====== LISTED ENTRIES ======

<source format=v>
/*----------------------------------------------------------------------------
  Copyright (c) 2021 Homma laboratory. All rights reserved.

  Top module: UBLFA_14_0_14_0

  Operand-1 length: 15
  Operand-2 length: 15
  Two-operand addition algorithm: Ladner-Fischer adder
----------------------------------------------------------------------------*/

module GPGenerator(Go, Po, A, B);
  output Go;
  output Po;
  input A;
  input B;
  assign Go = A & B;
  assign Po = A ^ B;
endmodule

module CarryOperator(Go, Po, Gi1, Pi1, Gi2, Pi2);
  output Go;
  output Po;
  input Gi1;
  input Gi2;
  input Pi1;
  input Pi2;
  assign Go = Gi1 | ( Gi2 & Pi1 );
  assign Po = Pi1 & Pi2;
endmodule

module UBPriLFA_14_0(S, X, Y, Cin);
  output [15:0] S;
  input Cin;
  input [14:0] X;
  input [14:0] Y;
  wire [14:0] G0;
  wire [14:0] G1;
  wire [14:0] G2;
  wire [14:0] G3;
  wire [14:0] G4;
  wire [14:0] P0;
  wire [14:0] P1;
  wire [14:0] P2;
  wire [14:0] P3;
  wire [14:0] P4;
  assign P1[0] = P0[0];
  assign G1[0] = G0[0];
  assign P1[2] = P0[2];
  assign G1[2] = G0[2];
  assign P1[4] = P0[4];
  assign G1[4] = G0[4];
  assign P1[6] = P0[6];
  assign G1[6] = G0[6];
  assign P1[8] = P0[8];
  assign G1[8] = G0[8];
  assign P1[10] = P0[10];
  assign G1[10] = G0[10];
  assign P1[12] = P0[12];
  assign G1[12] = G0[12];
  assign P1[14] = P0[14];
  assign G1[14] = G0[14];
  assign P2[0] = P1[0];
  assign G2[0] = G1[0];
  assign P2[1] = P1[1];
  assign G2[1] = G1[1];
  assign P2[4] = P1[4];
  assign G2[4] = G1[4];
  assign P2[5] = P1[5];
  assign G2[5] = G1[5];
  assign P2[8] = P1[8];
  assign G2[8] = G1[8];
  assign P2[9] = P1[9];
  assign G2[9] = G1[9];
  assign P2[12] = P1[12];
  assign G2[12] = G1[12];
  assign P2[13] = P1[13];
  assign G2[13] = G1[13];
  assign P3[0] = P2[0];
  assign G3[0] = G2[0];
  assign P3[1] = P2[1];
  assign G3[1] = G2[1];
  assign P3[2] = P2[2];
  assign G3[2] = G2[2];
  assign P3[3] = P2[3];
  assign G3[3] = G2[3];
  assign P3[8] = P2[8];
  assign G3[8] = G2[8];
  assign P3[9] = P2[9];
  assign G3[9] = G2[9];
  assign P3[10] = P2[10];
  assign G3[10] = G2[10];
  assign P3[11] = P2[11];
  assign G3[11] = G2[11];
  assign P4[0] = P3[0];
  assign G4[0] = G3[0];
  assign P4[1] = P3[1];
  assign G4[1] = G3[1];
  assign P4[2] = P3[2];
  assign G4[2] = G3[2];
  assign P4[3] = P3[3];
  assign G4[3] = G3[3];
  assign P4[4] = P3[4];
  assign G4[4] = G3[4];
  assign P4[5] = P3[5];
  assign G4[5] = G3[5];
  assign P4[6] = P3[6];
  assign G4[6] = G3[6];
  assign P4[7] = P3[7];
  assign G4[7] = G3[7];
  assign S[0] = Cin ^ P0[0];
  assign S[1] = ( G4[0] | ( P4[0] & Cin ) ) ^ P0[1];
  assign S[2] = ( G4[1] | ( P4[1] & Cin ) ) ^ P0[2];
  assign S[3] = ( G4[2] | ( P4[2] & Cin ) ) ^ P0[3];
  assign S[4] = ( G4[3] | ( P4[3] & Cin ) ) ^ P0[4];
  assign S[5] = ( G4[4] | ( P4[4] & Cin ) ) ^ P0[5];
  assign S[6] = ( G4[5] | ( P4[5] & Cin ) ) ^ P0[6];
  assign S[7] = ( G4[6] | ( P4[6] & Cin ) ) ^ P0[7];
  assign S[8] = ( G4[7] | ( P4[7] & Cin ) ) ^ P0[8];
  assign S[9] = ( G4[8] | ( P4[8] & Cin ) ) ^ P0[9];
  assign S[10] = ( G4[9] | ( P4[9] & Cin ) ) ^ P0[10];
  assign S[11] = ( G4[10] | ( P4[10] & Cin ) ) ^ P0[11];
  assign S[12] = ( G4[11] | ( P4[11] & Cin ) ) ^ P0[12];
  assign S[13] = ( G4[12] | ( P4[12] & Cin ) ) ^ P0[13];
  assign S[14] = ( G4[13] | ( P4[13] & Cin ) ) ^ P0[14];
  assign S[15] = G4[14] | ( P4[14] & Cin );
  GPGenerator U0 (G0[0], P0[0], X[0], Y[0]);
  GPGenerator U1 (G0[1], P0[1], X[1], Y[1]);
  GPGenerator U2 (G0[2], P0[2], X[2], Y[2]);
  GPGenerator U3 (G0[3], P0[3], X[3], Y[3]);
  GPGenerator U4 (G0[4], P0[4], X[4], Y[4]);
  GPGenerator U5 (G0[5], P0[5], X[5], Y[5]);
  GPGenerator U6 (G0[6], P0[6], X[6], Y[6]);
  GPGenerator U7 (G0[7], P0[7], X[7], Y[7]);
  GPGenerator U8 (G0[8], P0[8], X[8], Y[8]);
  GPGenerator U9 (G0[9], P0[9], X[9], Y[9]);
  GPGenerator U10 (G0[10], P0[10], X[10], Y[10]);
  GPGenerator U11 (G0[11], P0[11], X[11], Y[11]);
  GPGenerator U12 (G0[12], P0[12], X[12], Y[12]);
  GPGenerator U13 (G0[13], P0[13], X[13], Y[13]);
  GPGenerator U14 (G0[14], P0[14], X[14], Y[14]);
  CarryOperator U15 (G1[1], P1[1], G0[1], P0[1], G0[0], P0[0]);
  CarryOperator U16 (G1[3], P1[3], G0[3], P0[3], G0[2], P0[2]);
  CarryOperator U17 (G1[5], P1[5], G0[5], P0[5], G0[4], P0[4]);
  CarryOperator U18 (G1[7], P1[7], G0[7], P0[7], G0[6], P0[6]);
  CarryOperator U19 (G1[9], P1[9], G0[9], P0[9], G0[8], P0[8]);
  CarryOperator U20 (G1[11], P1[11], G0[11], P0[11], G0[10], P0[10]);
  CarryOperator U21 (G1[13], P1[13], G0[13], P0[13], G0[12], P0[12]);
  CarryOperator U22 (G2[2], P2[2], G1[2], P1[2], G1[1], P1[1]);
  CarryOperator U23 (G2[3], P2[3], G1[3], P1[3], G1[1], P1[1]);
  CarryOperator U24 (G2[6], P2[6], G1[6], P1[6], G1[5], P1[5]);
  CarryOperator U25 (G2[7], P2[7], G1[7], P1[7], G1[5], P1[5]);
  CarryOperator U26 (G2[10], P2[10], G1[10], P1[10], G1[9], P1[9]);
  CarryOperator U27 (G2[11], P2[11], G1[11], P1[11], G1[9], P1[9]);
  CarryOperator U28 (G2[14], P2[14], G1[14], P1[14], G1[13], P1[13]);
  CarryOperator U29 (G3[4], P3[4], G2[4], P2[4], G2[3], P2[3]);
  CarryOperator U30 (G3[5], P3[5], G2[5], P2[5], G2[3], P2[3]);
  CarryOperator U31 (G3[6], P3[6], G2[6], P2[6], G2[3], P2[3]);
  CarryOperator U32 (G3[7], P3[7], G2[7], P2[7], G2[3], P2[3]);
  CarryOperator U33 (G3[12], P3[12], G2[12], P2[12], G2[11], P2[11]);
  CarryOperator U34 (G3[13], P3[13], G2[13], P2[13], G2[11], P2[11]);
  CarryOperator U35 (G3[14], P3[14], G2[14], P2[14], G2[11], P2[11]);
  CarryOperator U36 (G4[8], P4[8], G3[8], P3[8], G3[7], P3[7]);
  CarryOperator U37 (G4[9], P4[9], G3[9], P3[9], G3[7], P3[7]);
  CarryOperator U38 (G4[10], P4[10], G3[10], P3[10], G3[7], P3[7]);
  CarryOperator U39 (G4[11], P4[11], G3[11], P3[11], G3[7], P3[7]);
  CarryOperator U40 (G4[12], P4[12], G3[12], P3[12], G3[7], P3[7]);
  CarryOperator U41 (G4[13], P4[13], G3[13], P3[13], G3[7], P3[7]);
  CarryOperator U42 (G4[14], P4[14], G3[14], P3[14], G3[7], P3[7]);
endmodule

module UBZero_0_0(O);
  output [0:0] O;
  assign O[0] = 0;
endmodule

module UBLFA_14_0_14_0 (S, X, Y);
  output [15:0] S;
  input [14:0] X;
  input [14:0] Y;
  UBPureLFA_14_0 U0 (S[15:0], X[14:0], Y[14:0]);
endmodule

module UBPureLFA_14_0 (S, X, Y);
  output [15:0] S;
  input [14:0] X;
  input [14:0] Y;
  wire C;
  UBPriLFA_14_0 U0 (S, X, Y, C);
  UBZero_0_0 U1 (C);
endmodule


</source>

======
====== LISTED ENTRIES ======

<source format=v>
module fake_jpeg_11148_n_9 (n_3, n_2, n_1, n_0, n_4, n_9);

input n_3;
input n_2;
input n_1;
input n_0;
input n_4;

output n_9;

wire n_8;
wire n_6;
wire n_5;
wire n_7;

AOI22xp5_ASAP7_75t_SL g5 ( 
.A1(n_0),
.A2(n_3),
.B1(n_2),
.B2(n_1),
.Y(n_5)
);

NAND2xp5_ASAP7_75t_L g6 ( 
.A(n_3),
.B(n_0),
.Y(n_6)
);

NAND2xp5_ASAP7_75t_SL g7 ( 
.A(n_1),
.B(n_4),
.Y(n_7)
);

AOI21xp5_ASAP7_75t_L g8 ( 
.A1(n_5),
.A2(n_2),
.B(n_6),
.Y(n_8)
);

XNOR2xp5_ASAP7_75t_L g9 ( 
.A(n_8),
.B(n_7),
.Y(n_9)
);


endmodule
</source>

======

EXERCISE:
Filter the entries down to the lines with the word "length" in them.

RESPONSE TO THE TASK:
  Operand-1 length: 15
  Operand-2 length: 15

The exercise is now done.